В конце дня с гор на Мадрид налетел ветер и выдул разбитые стекла из окон обстрелянных домов. Дождь лил без остановки, и улицы, покрытые грязью, выглядели так, словно их измазали горчицей. Дождь лил, а люди говорили о предстоящем наступлении, гадая, когда, когда… Кто-то сказал, что знает о переброске продовольствия и боеприпасов; кто-то еще сказал, что подразделение Кампесино[14] было на юге или на севере; деревни эвакуировали (сорок штук – то ли на одном направлении, то ли на другом); транспорт готов к отправке; вы слышали? Все фронтовые пропуска отозваны, отпуска отменены. Кто тебе сказал, он точно знает? Что-что ты сказал? Так и продолжалось, а потом опять начинал лить дождь. И все ждали. Ожидание – огромная часть войны, и дается оно с трудом.

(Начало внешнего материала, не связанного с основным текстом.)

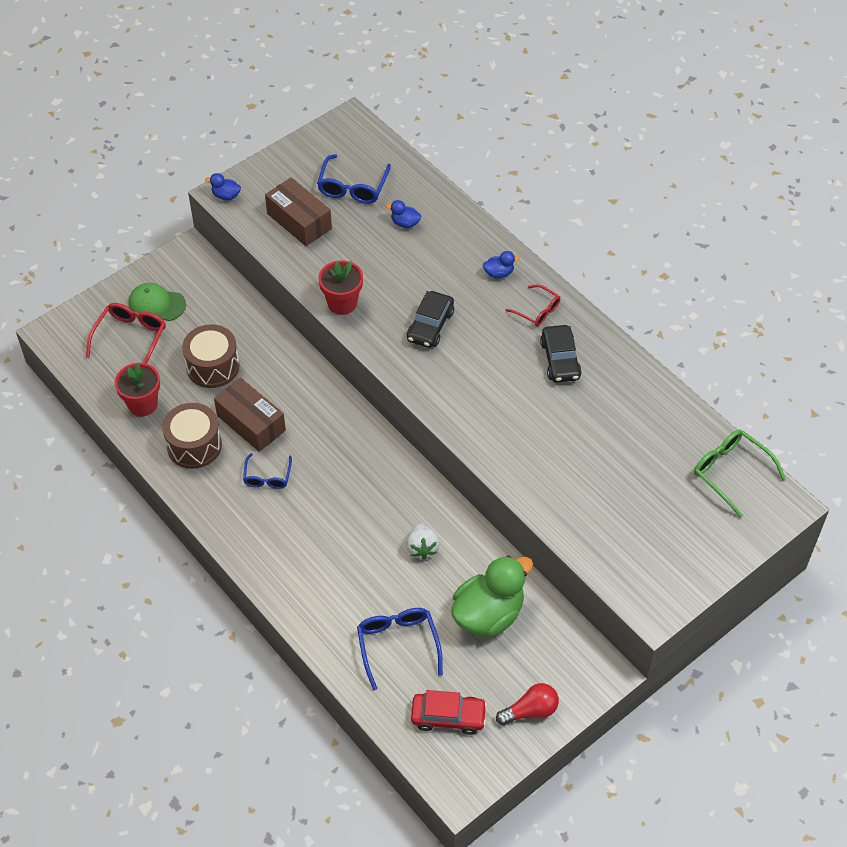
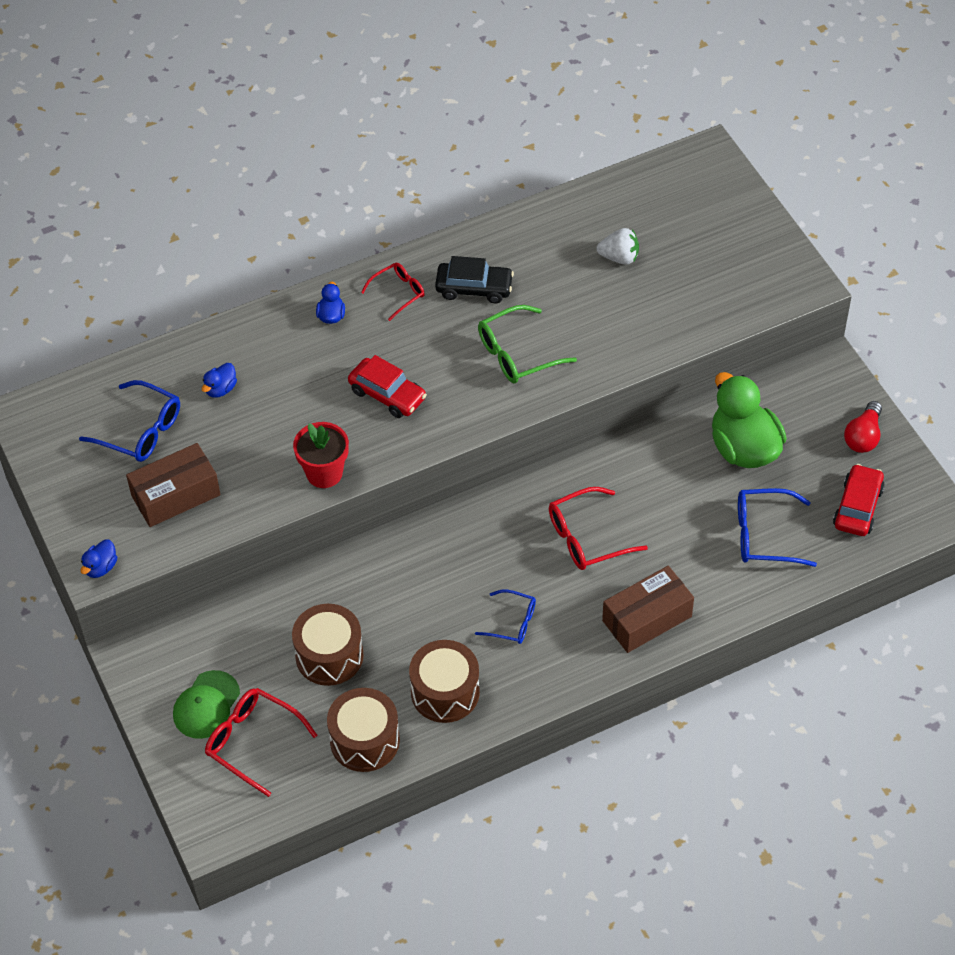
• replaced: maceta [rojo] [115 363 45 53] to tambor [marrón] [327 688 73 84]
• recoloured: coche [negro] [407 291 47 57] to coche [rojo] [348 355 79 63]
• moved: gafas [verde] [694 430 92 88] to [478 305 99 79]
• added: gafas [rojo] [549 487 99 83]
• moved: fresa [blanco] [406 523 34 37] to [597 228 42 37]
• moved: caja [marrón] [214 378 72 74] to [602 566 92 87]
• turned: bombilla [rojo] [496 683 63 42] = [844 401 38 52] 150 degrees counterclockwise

В конце концов наступил чей-то день рождения или национальный праздник (к тому же было все так же холодно и ничего не происходило, кроме дождя и слухов), поэтому мы решили устроить вечеринку. Мы вдвоем жили в мадридском отеле, а третьим с нами был друг, который приехал в гости, американский солдат из бригады имени Авраама Линкольна. Пулеметная пуля раздробила ему бедро, и он прибыл в город в свой первый отпуск из бригадного госпиталя. Мы выгребли из нижнего ящика комода весь запас консервов: суп, сардины, шпинат, солонину (всё в банках) и две бутылки молодого красного вина – и планировали согреться едой и поболтать о чем-нибудь, кроме наступления. Мы поговорили бы о кинозвездах и красивых местах, в которых бывали, и получилась бы отличная вечеринка. Все шло идеально, пока мы не начали пить кофе (рецепт: одна чайная ложка на чашку горячей воды, затем размешать). А потом первый снаряд влетел в соседнее здание, усеял внутренний двор дождем из стекла и заставил подскочить печатную машинку, стоявшую на столе.